### PROBLEM
Please take the records that follow and repeat exactly the lines starting with the line with "# L01 gr 1.3" and going on through the line with "# L01 gr 1.4".

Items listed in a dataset
[Start of Attachment]
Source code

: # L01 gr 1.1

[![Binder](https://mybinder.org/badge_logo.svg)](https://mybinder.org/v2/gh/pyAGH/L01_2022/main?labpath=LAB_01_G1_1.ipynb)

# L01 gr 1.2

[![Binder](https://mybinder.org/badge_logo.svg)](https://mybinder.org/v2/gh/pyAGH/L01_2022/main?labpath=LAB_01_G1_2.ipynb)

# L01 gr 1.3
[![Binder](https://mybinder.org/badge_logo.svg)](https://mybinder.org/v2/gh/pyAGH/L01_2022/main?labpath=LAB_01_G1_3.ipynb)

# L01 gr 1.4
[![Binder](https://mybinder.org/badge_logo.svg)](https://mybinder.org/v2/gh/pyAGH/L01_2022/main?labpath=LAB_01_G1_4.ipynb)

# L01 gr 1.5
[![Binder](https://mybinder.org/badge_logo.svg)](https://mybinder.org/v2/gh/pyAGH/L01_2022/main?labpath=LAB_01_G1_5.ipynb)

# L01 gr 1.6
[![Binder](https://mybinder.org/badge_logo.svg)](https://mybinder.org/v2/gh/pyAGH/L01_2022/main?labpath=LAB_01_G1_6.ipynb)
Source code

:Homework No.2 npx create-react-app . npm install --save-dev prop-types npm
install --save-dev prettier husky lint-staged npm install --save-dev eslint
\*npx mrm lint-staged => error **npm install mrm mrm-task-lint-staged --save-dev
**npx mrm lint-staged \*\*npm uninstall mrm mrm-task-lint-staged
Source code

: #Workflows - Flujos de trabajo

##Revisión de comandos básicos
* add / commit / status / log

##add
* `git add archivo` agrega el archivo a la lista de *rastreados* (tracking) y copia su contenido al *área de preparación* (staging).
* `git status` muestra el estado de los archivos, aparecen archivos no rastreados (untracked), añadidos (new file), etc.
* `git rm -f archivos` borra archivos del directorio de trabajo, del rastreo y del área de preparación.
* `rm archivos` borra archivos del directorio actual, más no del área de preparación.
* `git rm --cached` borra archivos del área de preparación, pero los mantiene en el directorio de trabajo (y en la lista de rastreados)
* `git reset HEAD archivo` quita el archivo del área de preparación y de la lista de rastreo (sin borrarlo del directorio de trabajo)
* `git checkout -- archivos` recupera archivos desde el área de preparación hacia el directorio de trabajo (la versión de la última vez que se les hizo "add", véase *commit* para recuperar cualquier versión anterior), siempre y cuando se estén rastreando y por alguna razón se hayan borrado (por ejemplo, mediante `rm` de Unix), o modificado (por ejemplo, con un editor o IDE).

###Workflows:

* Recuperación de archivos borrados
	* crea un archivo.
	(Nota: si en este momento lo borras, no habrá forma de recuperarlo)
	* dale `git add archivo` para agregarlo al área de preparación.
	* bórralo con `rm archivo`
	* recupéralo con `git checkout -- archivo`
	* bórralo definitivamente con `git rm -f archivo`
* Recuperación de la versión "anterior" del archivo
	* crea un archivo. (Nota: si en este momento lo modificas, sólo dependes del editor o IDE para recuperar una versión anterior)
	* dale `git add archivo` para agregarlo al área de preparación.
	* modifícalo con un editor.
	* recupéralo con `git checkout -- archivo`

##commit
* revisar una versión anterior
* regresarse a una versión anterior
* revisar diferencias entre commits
[End of Attachment]
### RESPONSE TO THIS EXERCISE
# L01 gr 1.3
[![Binder](https://mybinder.org/badge_logo.svg)](https://mybinder.org/v2/gh/pyAGH/L01_2022/main?labpath=LAB_01_G1_3.ipynb)

# L01 gr 1.4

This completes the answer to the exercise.